Chances are you know someone who has an eating disorder. In the U.S. alone, at least 30 million people of all demographics suffer, and the statistics regarding mortality are haunting. Out of all psychiatric illnesses, eating disorders have the highest mortality rate, and the crude mortality rates are 4% for anorexia, 3.9% for bulimia, and 5% for other specified feeding and eating disorders. (Crow, SJ, Peterson, CB. et al., 2009). Rock climbing often (but not always) emphasizes weight management, and consequently, climbers take extreme measures in order to achieve success. Although this tactic works for some, losing weight for performance goals often leads to an unhealthy obsession. In conjunction with the existing societal pressures and emphasis on thinness, one could only imagine how this would affect the next generation of crushers.
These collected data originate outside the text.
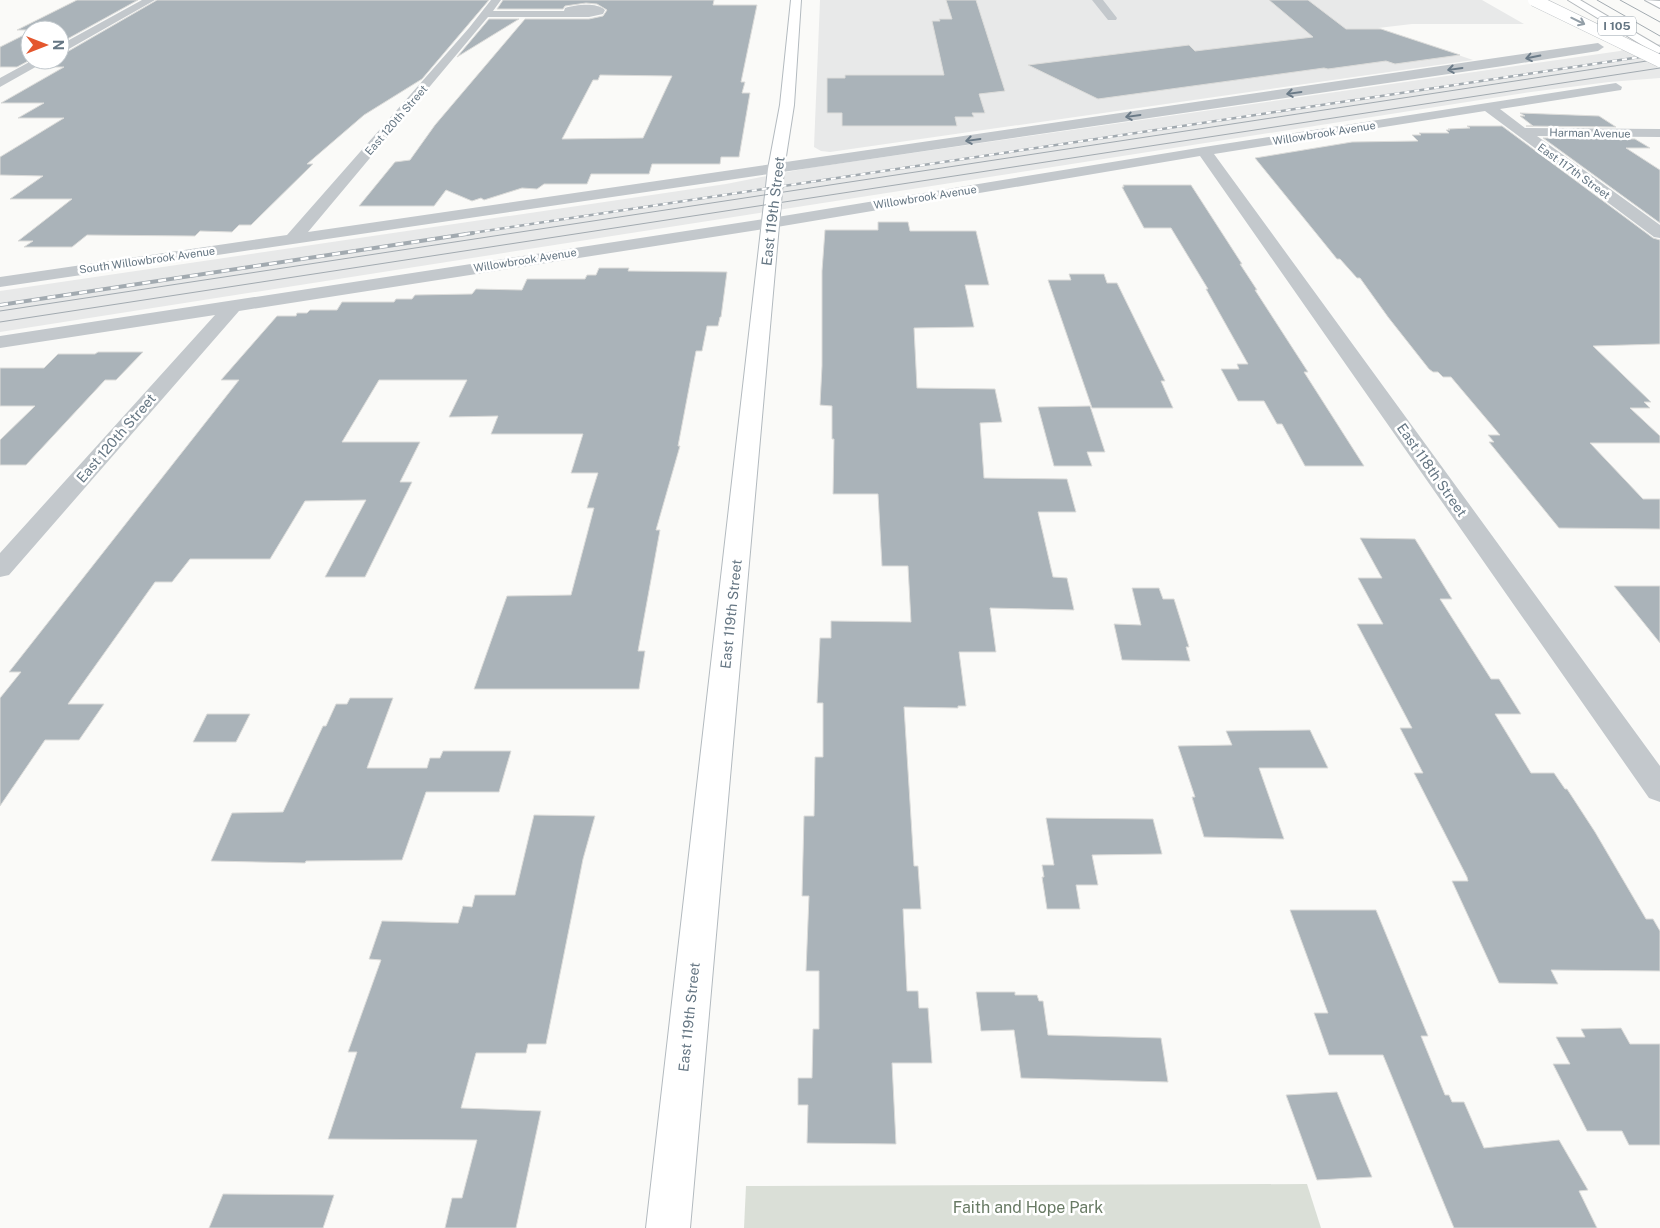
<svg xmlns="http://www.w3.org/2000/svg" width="1660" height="1228" viewBox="0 0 1660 1228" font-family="'Public Sans',sans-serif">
	<rect width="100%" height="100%" fill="#fafaf8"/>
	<path fill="#e8e9e9" d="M820,0H1482L1524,24H1412L1378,28L1473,60L830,152L821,151L814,147Z
		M1660,44V78L1609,82L1531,92L0,332V291L726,184L808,168L1620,51L1627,48Z"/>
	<path fill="#dadfd7" d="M1307,1184L1321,1228H744L746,1186Z"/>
	<path fill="#aab3b9" stroke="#dcdcda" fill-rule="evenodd" d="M77,0H138L60,43V30H17Z
		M157,0H489L422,79L364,115L307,164H313L251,225H239L232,232L200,231L195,236L87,235L72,247H24L33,241H18L72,199H10L43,176L0,175V157L64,118H18L44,103H1L64,67H40L50,60H60V56Z
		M503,0H714L713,5H757L741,82H745L742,93H750L739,157H721L720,164H652L649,174H591L587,184H544L537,189L522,188L484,200L481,198L472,201L446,190L434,206H359L395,162L410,160L435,125L525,19H589L603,16L607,10L597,4L586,3L565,6L563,9H497ZM600,75L672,76L643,138L562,139L593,80H598Z
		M946,0H976L1005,91L979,94L985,113H972L974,117H955L957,126H842V113H827V78H845V75H944L932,21H940L939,19H952Z
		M1269,0H1308L1346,29H1381L1460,55L1395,64L1386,61L1328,69L1324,68L1098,99L1028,65L1189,45L1195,51L1313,37Z
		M489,19H519L457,57Z
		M30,32V60L17,67H0V47Z
		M1520,113L1599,116L1616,127L1526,126H1533L1520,116H1525Z
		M1467,126H1502L1653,238L1660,240V344L1593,346L1651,402H1644L1650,408H1630L1660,436V443H1590L1643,499H1660V529L1559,528L1489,442H1494L1488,435H1500L1451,377H1443L1438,372H1433L1429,369L1388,317L1360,278H1357L1340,259H1337L1255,158L1352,142L1418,141L1412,135H1421L1419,133H1449L1446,130H1450L1448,129L1470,128Z
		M1543,138L1635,139L1650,148H1626L1660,170V223Z
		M1123,185H1191L1242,264H1240L1257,290H1255L1308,372H1304L1364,466H1305L1282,424H1277L1264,401H1238L1221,369H1239L1237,364H1248L1206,289H1208L1171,228H1144L1122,187H1124Z
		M878,222H908L910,231H976L989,285H965L974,327L914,328L917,388L995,389L1002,422L980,423L984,478L1067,479L1076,512H1038L1053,577L1067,578L1074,610L990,608L996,652H959L966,706H958V708L904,707L914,866H918L921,909H903L907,991H918L919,1008H928L932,1063H892L896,1144L807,1143L808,1105H798V1078H812L813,1029H819V971H806L809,896H802L804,816H814L815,757H823V703H817L820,638H831V621L911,622L908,566H882L878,494H833L834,439H832V406L820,405L822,366V271L825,230H878Z
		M599,268H629L628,271L727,272L721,317H720L718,326H707L702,351H696L678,446H680L656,530H660L638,651H645L639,689H474L507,596L571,595L594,508H587L598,473H571L583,434H491L498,416L449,417L467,380H379L342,442H420L400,482H412L365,577H325L366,500L305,501L270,559H190L172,582H155L68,704H104L79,740H45L0,806V698L21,672H9L239,380H221L277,316H296L297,313H307L310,310H337L342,302H394L396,299H412L415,295L472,294L476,289L522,290L527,279H585L587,275H596Z
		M1069,274H1104L1107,283H1117L1165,381H1161L1173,408H1092L1048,280H1071Z
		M98,352H143L116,380H105L26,465H0V440L35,406H0V368H44L58,354H95Z
		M1090,406L1105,452H1087L1092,466H1054L1038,407Z
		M1360,538L1415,539L1452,599H1440L1491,679H1499L1521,714H1495L1531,773H1554L1565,789H1567L1595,832L1646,919H1653L1660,931V971L1551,970L1558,984L1499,983L1452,881H1468L1467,877L1414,773H1423L1400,728H1412L1357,624H1383L1358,578H1382Z
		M1614,586H1660V643Z
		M1132,588H1159L1163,599H1174L1189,647H1186L1190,661L1122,660L1114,624L1141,625Z
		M350,698H393L367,768H427L430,758H440L443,751H511L499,792H426L402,860L306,861L305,863L211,861L232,813L283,812L323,726H326L336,704H347Z
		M207,714H250L236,742H193Z
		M1310,730L1328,768H1259L1284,839L1204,837L1192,797H1195L1178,746L1232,745L1226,731Z
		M534,815L595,816L583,859L546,1044H528L526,1053H476L461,1108L541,1111L516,1228H445L452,1198H462L477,1140L328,1139L357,1052H348L381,960L369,959L382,921L458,923L463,906L472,907L475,895H515Z
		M1046,818L1153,819L1162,854L1092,855L1098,885H1076L1080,909H1047L1042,877H1044L1042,865H1054Z
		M1290,910H1376L1428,1036H1421L1445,1095H1449L1452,1102H1464L1484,1148L1559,1140L1588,1190L1579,1191L1597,1228H1454L1383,1055H1329L1314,1013H1328Z
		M976,992H1015V995H1037L1039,1001H1043L1048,1035L1161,1038L1168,1082L1021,1078L1014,1030L981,1031Z
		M1621,1028L1630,1044H1660V1145H1629L1622,1131H1587L1553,1064H1570L1556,1037H1585L1581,1029Z
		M1337,1092L1343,1107L1372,1177L1317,1180L1286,1095Z
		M223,1194L334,1195L323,1228H209Z"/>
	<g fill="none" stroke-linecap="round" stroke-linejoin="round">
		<defs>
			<path id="secondary" d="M791,0H801L794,105L784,169L690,1228H646L768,169L780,105Z"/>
			<path id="highway" d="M1568,0H1580L1660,47V56Z
				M1645,0L1660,1V8Z"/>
		</defs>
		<use href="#secondary" stroke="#b3babf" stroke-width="2"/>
		<use href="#highway" stroke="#b4b9bd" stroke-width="2"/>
		<path fill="#c3c8cc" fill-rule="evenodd" d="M142,0H155L60,54V45Z
			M491,0H501L493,11H564L565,8C576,5 596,2 605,10L603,14L589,17H488L308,232L1598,43L1604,47L1598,51L1503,66L0,287V277L287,235L469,28Z
			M1092,0H1103L1117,18L1116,20H1108Z
			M33,60H48L0,87V78Z
			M1616,83L1622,87L1621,90L1500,109L1525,128L1660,129V137L1537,136L1660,225V238L1654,237L1485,111L1214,154L1660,766V802L1649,798L1200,156L771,228L239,311L9,575L0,577V553L215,315L0,348V336L771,218L1204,147Z"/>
		<use href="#secondary" fill="#fff" fill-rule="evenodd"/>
		<use href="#highway" fill="#fff" fill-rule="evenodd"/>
		<path stroke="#a2aab0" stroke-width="1" d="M1597,0L1660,36
			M1620,0L1660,22
			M0,311L1660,59
			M0,322L1660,68"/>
		<defs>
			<path id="rail-far1" d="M465,234L1660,54"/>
			<path id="rail" d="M0,305L473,233"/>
		</defs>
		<use href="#rail-far1" stroke="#a2aab0" stroke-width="2.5"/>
		<use href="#rail" stroke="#a2aab0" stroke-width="4"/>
		<use href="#rail-far1" stroke="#fff" stroke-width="2" stroke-dasharray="5" stroke-linecap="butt"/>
		<use href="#rail" stroke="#fff" stroke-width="2.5" stroke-dasharray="8" stroke-linecap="butt"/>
		<defs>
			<path id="highway-bridge" d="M1534,0L1660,61"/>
		</defs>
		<use href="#highway-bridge" stroke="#b4b9bd" stroke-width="13" stroke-linecap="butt"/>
		<use href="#highway-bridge" stroke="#fff" stroke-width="12"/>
	</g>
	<defs><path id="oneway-shaft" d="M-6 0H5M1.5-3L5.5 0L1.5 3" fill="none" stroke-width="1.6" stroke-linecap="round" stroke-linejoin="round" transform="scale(1.25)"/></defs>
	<use stroke="#939fa8" href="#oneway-shaft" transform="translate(1578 21) rotate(26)"/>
	<g stroke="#6a7a87">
		<use href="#oneway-shaft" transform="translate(1533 57) rotate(169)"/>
		<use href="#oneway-shaft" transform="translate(1455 69) rotate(172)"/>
		<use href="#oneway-shaft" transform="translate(1294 93) rotate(172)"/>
		<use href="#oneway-shaft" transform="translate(1133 116) rotate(172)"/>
		<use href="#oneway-shaft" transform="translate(973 140) rotate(172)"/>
	</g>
	<g text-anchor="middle" stroke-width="5" stroke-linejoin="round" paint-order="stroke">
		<g font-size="11" fill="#657683" stroke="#fff">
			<text transform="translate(396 120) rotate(-49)" y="4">East 120th Street</text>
			<text transform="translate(1324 133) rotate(-9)" y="4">Willowbrook Avenue</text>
			<text transform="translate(1590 133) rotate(1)" y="4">Harman Avenue</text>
			<text transform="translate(1574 171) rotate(36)" y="4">East 117th Street</text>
			<text transform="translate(925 197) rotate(-9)" y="4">Willowbrook Avenue</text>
			<text transform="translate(147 260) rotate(-8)" y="4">South Willowbrook Avenue</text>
			<text transform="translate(525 260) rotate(-9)" y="4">Willowbrook Avenue</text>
		</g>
		<rect fill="#fff" stroke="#939fa8" stroke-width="1" x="1598" y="16.5" width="38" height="19" rx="4"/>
		<g font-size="12" font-weight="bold" fill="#657683">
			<text x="1617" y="30">I 105</text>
		</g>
		<g font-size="14" fill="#657683" stroke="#fff">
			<text transform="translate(773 211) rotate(-83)" y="5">East 119th Street</text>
			<text transform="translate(116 438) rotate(-49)" y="5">East 120th Street</text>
			<text transform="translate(1432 470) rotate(55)" y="5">East 118th Street</text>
			<text transform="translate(731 614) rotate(-84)" y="5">East 119th Street</text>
			<text transform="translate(689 1017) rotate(-84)" y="5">East 119th Street</text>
		</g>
		<g font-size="16" fill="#687a64" stroke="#fff">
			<text x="1028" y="1213">Faith and Hope Park</text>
		</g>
	</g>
	<g transform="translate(45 45) rotate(90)"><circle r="24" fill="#ffffff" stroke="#c1c8cd"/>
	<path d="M0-4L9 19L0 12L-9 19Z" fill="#e4572e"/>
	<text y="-8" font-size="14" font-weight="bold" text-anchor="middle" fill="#657683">N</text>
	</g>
</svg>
Much like dancers, gymnasts, and distance runners, eating disorders span the climbing community due to the sport’s accentuation of body fat percentage and strength-to-weight ratio. Instead of training to be stronger, some climbers focus on their weight as a segway to success. Before I moved to Chicago, I found myself on the verge of starving to get lean in hopes of sending hard. Did I lose weight? Yes. But I lost much more than that.
I lost my happiness, my friends, my ambition, my bone density, my period, my ability to stay warm… etc. Eating less than one-thousand calories per day, my uncomfortably pronounced cheekbones and ribs begged for nourishment. As sick as this sounds, I loved my eating disorder at one point during the depths of my illness, but deep down I yearned for help. I ended up seeking recovery and restarting my life, but this “happy ending” isn’t a reality for many climbers that can’t find themselves out of the lose-gain cycle. On the other hand, some climbers can handle shedding weight to send and ultimately find it successful, but what image does this leave for the youth climbers that look up to those potentially taking weight loss measures?
Michaela Kiersch, a 22-year-old professional rock climber, has learned to excel not only as a climber but also as a coach and role model. She sat down with me to discuss the sacrifices she’s willing to make in order to climb well while also living a fun, fulfilling life:
“For me, climbing has always been and always will be personal. I climb for myself and for how it makes me feel. Climbing makes me feel strong, confident, and joyful. As a professional climber, I feel like I am straddling the line between expectations of other people and expectations that I have for myself. Of course, I want to live up to what other people see and want for me, but at what cost? I always expect to try my hardest, and this doesn’t always mean that I will succeed. I’m okay with that. I expect myself to graduate college. Sometimes this means skipping a session or a workout, I’m okay with that. I expect myself to enjoy my life, friends, and city. Sometimes that means having a big ole burger and a beer, I’m okay with that. I expect myself to someday have a family. Eventually, I will have to put something (or a little someone) before my climbing, and I’m okay with that. It will never be worth it to sacrifice the things that I want. Sure, I admit that I may see improvements in my climbing if I decided to lose a significant amount of weight, but at what cost? I may climb 5.15 but what if I can’t have kids? What if I get hurt? What if my metabolism slows so much that I can’t have a burger and beer more often than not? If I can’t send as hard as I want to, losing an unhealthy amount of weight is not the answer. I see two options for myself: try a little harder in training OR sit back and enjoy the ride because I love climbing regardless of the grades I feel like I should climb (or other people think I should climb).”
Is it really worth losing the extra weight? Michaela- who has sent multiple 5.14s including Golden Ticket (5.14c), Pure Imagination (5.14c) and Lucifer (5.14c) among others- thinks otherwise. I myself can look back at my past and wish I’d thought differently regarding my decisions to lean out. I live with no regrets, but it’s something I hope to inspire others to steer away from because it’s not worth it. This is the example we should be setting for youth climbers. I love climbing, but I also love living a life outside of climbing. And those two things are mutually inclusive.
So what can be done to protect the young guns? Coaches, team members, parents, listen in.
- Education: Know what the signs and symptoms of eating disorders are so you can know how and when to intervene.
- Communication: De-emphasize losing weight for success, and instead focus on other ways to enhance performance.
- Encouragement: Lead others towards help for all mental health concerns, and take mental health concerns seriously.
We can stop the growing incidence of eating disorders among youth climbers, but we first need to start with ourselves.